RÉSUMÉ:Il existe une culture de la sociologie, créée dans la période 1945-1970, sur la base de trois axiomes simples, dérivés respectivement de Durkheim, Marx et Weber. Dans les vingt-cinq dernières années, cette culture a été confrontée à six défis principaux, provenant de l’intérieur et de l’extérieur de la communauté culturelle : les doutes au sujet de la rationalité formelle : un défi civilisationnel ; le concept des temporalités sociales multiples ; les sciences de la complexité et la fin des certitudes ; le genre comme variable structurante même dans les sciences ; et l’idée que la modernité n’a jamais existé. Est-ce que la sociologie pourra relever ces défis ?
Texte intégral à consulter sur :
Wallerstein Immanuel. L'héritage de la sociologie. La promesse des sciences sociales. In: Sociétés contemporaines N°33-34, 1999. pp. 159-194.

Listes des coordonnées des encadrés

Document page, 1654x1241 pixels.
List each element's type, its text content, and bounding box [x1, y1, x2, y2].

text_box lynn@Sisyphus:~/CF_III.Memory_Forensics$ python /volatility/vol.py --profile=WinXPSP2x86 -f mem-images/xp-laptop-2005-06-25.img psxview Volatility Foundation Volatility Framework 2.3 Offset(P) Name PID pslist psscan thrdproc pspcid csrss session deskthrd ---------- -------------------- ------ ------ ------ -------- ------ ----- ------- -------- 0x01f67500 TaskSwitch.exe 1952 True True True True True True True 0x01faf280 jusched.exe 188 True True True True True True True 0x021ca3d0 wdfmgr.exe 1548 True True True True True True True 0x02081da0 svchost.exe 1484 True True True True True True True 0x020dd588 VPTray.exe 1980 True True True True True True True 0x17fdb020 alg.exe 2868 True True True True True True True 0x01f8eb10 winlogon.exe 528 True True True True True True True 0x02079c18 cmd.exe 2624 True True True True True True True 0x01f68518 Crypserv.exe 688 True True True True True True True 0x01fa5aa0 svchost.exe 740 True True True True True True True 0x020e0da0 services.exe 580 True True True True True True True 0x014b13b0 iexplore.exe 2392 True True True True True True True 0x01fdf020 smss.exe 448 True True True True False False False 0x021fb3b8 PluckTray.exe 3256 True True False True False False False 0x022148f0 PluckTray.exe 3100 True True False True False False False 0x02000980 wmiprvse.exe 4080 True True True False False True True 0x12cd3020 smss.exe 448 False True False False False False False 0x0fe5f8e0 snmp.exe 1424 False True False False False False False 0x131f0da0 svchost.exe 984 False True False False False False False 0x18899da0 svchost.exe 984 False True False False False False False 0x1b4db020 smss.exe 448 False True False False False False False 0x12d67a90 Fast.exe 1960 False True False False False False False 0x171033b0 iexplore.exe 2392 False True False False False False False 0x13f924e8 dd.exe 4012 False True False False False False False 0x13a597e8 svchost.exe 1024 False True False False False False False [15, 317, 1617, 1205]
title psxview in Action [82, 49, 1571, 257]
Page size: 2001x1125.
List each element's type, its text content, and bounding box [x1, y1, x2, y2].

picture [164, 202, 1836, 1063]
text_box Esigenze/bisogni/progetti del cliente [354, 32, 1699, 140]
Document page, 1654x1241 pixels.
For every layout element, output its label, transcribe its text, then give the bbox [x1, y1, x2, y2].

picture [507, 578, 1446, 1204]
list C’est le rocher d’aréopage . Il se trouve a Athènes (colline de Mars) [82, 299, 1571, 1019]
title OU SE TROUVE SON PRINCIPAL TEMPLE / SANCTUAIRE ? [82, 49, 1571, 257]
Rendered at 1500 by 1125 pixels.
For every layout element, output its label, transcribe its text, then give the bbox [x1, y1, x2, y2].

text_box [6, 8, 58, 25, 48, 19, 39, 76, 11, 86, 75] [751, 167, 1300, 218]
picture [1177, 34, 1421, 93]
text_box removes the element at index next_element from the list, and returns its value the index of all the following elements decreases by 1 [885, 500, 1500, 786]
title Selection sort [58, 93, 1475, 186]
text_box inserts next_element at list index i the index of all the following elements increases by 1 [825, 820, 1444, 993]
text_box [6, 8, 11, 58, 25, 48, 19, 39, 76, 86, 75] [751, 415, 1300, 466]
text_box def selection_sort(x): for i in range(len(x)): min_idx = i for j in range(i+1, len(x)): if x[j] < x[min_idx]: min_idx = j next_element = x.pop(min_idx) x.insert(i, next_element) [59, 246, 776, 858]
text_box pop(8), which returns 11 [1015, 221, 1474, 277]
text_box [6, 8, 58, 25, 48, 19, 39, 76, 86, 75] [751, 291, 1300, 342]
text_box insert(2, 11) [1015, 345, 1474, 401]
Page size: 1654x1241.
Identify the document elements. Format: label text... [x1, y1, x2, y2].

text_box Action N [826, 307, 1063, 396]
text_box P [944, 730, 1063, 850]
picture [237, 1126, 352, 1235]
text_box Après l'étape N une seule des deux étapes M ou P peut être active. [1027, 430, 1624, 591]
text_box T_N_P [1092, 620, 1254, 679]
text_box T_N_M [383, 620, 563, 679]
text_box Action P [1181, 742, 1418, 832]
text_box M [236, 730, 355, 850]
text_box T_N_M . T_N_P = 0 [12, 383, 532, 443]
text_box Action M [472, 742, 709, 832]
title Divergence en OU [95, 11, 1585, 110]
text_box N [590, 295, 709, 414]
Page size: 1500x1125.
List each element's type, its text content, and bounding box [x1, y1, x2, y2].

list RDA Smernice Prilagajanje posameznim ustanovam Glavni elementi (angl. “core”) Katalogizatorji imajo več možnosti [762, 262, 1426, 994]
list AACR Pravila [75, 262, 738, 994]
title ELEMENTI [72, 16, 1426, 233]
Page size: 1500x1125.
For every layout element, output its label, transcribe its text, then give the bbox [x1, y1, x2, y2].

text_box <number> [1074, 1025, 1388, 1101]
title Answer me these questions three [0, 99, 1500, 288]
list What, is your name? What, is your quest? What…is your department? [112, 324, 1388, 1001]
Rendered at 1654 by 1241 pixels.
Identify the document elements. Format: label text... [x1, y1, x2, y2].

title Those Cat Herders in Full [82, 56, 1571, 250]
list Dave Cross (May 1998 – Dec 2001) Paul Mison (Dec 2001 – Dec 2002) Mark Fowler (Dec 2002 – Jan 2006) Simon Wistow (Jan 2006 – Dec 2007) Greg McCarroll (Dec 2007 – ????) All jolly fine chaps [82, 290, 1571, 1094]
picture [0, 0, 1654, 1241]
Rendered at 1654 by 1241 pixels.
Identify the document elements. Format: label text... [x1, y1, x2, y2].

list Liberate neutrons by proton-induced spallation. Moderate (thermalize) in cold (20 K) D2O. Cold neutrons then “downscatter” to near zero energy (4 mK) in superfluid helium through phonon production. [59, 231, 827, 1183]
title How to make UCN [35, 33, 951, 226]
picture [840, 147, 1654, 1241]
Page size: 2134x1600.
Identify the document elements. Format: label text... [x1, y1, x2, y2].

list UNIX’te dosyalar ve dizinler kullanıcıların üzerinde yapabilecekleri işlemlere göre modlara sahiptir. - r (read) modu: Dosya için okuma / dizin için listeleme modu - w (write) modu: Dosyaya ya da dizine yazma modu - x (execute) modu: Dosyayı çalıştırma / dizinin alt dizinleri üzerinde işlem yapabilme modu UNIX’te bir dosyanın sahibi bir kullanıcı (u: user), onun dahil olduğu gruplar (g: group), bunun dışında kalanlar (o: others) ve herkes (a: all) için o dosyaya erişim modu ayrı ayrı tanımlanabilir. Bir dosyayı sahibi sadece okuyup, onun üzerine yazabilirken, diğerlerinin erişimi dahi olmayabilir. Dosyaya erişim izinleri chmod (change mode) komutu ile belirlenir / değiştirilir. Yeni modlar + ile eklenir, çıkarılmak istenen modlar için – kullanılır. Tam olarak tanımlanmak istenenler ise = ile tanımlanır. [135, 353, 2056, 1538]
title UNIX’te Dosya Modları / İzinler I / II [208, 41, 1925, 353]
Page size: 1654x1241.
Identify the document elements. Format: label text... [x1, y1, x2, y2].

#### PROBLÈME BREF
Recopiez mot pour mot l'intégralité de l'extrait consacré à l'héritage de la sociologie. Il n'est pas nécessaire de recourir aux enregistrements.

#### RÉPONSE À L'EXERCICE
RÉSUMÉ:Il existe une culture de la sociologie, créée dans la période 1945-1970, sur la base de trois axiomes simples, dérivés respectivement de Durkheim, Marx et Weber. Dans les vingt-cinq dernières années, cette culture a été confrontée à six défis principaux, provenant de l’intérieur et de l’extérieur de la communauté culturelle : les doutes au sujet de la rationalité formelle : un défi civilisationnel ; le concept des temporalités sociales multiples ; les sciences de la complexité et la fin des certitudes ; le genre comme variable structurante même dans les sciences ; et l’idée que la modernité n’a jamais existé. Est-ce que la sociologie pourra relever ces défis ?
Texte intégral à consulter sur :
Wallerstein Immanuel. L'héritage de la sociologie. La promesse des sciences sociales. In: Sociétés contemporaines N°33-34, 1999. pp. 159-194.